A distressed look came over her face.
“I seem to have no time to wish for anything.”
“I could well believe that; but, Mrs. Morton, it seems to me as though we owe some duty to ourselves. If we neglect the highest part of ourselves we are committing a sort of mental suicide. How often has Aunt Agatha told me that!”
“How do you mean?” she asked, anxiously.
“We all need a quiet time for thought. It always seems to me that on Sunday one lays down one’s burthens for a time. It is such a rest to shut out the world for one day in the week, to forget the harass of one’s work, to take up higher duties, to lift one’s standard afresh, and prove one’s armour. It is just like abiding in the tents for shelter and rest in the heat of battle.”
I had forgotten the difference in our station, and was talking to my mistress just as though she were Aunt Agatha. Something seemed to compel me to speak; I felt a strange sort of trouble oppressing me, as though I saw a beautiful soul wandering out of the way. She seemed moved at my words, and it was several minutes before she spoke again.
“Your words recall the old Sundays at my own dear home,” she observed, presently. “Do you not love Sundays in the country, Merle? The very birds seem to sing more sweetly, and the stillness of which you speak seems in the very air. My Sundays were very different then. We lived near the church, and we could hear the chiming of the bells as we walked through the village. I taught in the Sunday-school; I recollect some of the children’s names now. Father always liked us to go to the evening service. I remember, too, we invariably sang Bishop Ken’s evening hymn. One evening a little robin found its way into the church. I remember Mr. Andrews, our vicar, was just reading that verse, ‘Yea, the sparrow has found her a house, and the swallow a nest for herself, where she may lay her young,’ when we looked up and saw the little creature fluttering round the chancel. Oh, those sweet old Sundays!” And here she broke off and sighed.

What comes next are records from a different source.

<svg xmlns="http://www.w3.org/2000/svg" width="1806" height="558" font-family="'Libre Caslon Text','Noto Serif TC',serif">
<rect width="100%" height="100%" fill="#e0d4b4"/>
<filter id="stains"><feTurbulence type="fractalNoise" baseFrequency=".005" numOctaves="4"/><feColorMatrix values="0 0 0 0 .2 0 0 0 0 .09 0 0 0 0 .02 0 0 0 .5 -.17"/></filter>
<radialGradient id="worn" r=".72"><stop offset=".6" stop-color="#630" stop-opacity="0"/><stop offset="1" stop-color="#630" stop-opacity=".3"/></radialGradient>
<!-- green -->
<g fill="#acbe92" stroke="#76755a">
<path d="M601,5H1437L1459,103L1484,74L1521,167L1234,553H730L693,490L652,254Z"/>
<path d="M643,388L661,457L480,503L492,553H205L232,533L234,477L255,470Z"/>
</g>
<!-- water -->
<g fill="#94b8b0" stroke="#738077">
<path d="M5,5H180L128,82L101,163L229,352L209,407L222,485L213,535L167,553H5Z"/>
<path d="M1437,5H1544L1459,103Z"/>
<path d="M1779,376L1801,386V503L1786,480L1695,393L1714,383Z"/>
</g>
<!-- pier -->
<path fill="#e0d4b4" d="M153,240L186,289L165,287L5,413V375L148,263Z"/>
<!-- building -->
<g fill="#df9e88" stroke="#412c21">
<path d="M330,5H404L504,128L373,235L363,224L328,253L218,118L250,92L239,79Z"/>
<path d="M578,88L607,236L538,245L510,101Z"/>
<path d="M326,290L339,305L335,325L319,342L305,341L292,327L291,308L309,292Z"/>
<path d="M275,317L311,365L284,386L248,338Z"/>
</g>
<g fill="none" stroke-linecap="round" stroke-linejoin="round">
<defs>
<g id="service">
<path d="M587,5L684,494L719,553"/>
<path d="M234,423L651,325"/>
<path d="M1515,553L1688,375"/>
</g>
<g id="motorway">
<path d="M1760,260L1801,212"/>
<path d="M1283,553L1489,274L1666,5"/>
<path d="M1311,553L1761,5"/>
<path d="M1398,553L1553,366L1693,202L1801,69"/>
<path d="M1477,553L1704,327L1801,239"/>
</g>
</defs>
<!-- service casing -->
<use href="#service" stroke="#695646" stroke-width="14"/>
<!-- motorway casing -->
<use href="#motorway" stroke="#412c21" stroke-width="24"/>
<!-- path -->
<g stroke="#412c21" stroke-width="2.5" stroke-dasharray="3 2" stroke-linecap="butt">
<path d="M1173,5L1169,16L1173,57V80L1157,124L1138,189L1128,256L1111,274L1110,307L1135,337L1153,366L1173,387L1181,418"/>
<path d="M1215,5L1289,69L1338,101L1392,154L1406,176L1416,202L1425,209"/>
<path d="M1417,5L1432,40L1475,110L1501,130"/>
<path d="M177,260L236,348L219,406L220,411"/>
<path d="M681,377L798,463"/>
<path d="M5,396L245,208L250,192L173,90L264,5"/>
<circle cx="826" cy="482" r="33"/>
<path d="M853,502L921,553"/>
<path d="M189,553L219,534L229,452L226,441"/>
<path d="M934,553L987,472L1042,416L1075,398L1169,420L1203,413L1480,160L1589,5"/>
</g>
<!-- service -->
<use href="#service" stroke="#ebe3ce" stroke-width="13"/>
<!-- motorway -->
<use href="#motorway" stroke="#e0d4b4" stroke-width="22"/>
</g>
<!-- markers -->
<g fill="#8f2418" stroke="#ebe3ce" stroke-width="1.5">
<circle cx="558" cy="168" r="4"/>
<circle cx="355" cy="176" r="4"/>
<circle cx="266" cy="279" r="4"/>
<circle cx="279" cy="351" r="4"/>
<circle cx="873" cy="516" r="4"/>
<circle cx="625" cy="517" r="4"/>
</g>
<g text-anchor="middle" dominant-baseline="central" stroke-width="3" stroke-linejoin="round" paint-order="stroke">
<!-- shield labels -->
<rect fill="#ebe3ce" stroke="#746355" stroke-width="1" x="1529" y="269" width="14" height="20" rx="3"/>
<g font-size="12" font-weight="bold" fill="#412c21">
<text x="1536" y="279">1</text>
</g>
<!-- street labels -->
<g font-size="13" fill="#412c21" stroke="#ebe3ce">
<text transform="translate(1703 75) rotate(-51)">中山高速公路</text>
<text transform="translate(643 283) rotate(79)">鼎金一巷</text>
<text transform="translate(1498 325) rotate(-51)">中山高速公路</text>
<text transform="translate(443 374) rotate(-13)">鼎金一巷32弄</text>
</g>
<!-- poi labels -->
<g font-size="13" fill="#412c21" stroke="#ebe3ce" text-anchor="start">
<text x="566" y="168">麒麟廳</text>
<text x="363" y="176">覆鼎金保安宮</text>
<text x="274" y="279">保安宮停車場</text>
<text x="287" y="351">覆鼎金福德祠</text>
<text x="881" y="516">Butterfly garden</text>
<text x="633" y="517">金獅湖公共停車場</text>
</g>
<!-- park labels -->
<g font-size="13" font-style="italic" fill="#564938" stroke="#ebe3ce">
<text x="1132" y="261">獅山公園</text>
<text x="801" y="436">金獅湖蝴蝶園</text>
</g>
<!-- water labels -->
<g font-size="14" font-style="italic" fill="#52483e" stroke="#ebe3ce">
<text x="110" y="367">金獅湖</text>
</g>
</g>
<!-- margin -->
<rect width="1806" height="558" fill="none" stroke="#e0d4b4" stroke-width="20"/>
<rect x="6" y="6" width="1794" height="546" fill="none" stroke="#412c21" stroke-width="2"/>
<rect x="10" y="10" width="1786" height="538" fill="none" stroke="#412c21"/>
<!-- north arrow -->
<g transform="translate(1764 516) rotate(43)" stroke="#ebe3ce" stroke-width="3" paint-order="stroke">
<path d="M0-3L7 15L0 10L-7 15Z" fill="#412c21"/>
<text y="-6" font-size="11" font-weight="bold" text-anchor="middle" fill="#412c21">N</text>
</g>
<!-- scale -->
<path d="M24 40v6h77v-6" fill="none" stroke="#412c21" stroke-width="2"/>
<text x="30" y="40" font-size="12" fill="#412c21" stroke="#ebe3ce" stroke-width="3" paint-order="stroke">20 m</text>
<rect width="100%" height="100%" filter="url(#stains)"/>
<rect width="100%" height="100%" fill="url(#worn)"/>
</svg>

I thought it best to say no more, and leave her to those tender memories. A word in season may do much, but I was young, and had no right to teach with authority. I suppose she understood my reticence, for she looked at me very kindly as she rose from her seat.
“It does me good to come up here, Merle; I always have a more rested feeling when I go down to my duties. If I did not feel that they were real duties that called me I should be very unhappy.”
She bade her children good-night, and left the nursery. What made me take up my Bible, I wonder, and read the following verse! “In this thing the Lord pardon Thy servant, that when my master goeth into the house of Rimmon to worship there, and he leaneth on my hand, and I bow myself in the house of Rimmon, the Lord pardon Thy servant this thing.”